The Grid Sag surface is not defined outside of the bounds of the grid. Rays traced outside the grid area are treated as a ray miss error. It is a good idea to make the valid data portion of the grid slightly larger than the maximum area illuminated by rays; specifically, do not define the grid to be exactly the same size as the beam print. Rays nearly exactly at the edge of the grid may not trace as intended.

For Grid Sag surfaces that model steeply curved optics, such as fast mirrors, it is better to use the base radius and conic to define the parent shape, and then use the Grid Sag data to define the deviations from the base shape; rather than to embed the entire sag definition for the surface in the grid data. The reason is OpticStudio can use the base radius and conic to find a good "first guess" to the ray-surface intercept, then use the additional grid sag data to iterate to the exact solution. It is difficult and slow for OpticStudio to find the correct intercept between a steeply incident ray and a steeply curved Grid Sag surface if the base spherical surface is flat.

An example C language program, GRIDSAMP.C, can be found in the folder <objects>\Grid Files (see "Folders"). This sample program shows the correct method for creating a grid DAT file; the example used is a spherical surface.
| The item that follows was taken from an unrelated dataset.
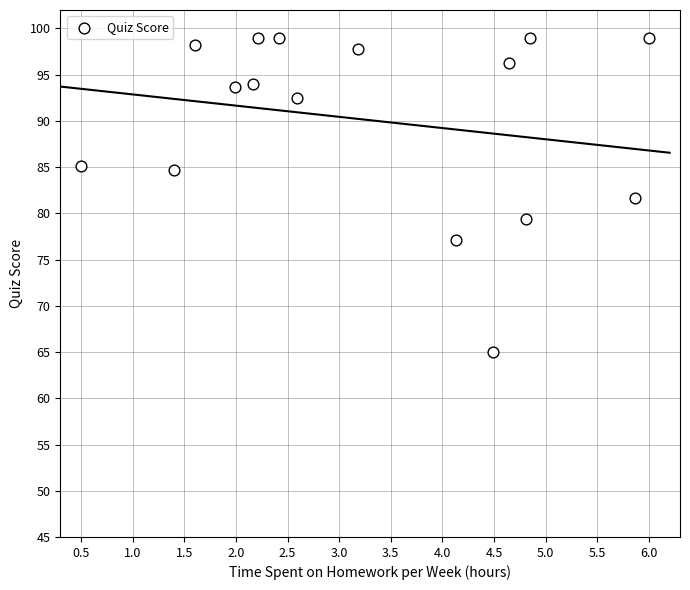

What is the range of Y values (max minus min)?

34.0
The GRIDSAMP program also shows how to use finite differences to compute the derivatives when only the sag formula of a surface is known analytically.

No optimization or tolerancing of grid data is possible.

PARAMETER DEFINITIONS FOR GRID SAG SURFACES

Parameter # Definition
0 Interpolation method. Use 0 for bicubic spline, 1 for linear. See "Bicubic spline vs. linear interpolation".
1 - 8 α1 - α8
9 Zernike decenter X in lens units
10 Zernike decenter Y in lens units
13 Number of terms (up to 231)
14 Normalization radius. Coordinates are normalized by this value.
15-245 Coefficients on Zernike polynomials 1 - 231, respectively, in lens units.